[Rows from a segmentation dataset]
[Begin]

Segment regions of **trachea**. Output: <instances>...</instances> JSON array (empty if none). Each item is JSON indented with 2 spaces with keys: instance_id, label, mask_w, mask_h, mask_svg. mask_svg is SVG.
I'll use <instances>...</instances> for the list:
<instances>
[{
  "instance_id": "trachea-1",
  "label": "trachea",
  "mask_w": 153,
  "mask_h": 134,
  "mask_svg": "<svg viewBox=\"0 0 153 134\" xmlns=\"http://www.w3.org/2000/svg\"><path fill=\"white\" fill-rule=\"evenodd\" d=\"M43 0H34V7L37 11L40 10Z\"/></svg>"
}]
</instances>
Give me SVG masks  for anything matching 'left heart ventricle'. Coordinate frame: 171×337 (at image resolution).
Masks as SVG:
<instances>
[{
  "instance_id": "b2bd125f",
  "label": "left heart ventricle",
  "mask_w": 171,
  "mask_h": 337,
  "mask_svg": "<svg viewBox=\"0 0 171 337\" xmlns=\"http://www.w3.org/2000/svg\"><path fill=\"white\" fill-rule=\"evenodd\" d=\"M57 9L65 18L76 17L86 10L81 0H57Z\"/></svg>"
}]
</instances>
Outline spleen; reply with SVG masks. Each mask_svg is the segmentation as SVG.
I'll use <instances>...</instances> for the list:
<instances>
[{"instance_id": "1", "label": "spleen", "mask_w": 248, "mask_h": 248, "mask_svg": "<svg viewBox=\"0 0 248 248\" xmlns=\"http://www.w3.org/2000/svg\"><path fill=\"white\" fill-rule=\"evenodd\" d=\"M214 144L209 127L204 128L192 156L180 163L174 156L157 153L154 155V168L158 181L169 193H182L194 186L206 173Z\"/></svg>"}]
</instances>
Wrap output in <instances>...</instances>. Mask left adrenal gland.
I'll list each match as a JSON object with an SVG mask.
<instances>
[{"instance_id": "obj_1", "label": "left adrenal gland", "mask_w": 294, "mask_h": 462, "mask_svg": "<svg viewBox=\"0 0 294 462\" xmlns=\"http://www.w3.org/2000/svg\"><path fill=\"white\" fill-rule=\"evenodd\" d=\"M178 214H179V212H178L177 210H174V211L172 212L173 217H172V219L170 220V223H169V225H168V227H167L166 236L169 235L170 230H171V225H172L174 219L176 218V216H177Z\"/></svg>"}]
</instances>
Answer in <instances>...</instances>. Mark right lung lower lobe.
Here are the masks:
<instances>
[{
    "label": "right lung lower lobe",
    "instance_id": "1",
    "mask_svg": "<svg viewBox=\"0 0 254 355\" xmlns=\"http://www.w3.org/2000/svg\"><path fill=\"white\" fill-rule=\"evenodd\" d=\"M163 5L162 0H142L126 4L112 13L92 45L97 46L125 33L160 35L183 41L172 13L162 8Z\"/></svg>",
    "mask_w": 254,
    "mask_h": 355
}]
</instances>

[End]

_TO DO_
Copy out the lines from the one containing "Wrap output in" through the end of the records, both ends included, reproducing each line unchanged.

_COMPLETED TASK_
Wrap output in <instances>...</instances>. Mask left adrenal gland.
I'll list each match as a JSON object with an SVG mask.
<instances>
[{"instance_id": "obj_1", "label": "left adrenal gland", "mask_w": 294, "mask_h": 462, "mask_svg": "<svg viewBox=\"0 0 294 462\" xmlns=\"http://www.w3.org/2000/svg\"><path fill=\"white\" fill-rule=\"evenodd\" d=\"M178 214H179V212H178L177 210H174V211L172 212L173 217H172V219L170 220V223H169V225H168V227H167L166 236L169 235L170 230H171V225H172L174 219L176 218V216H177Z\"/></svg>"}]
</instances>
Answer in <instances>...</instances>. Mark right lung lower lobe.
Here are the masks:
<instances>
[{
    "label": "right lung lower lobe",
    "instance_id": "1",
    "mask_svg": "<svg viewBox=\"0 0 254 355\" xmlns=\"http://www.w3.org/2000/svg\"><path fill=\"white\" fill-rule=\"evenodd\" d=\"M163 5L162 0H142L126 4L112 13L92 45L97 46L125 33L160 35L183 41L172 13L162 8Z\"/></svg>",
    "mask_w": 254,
    "mask_h": 355
}]
</instances>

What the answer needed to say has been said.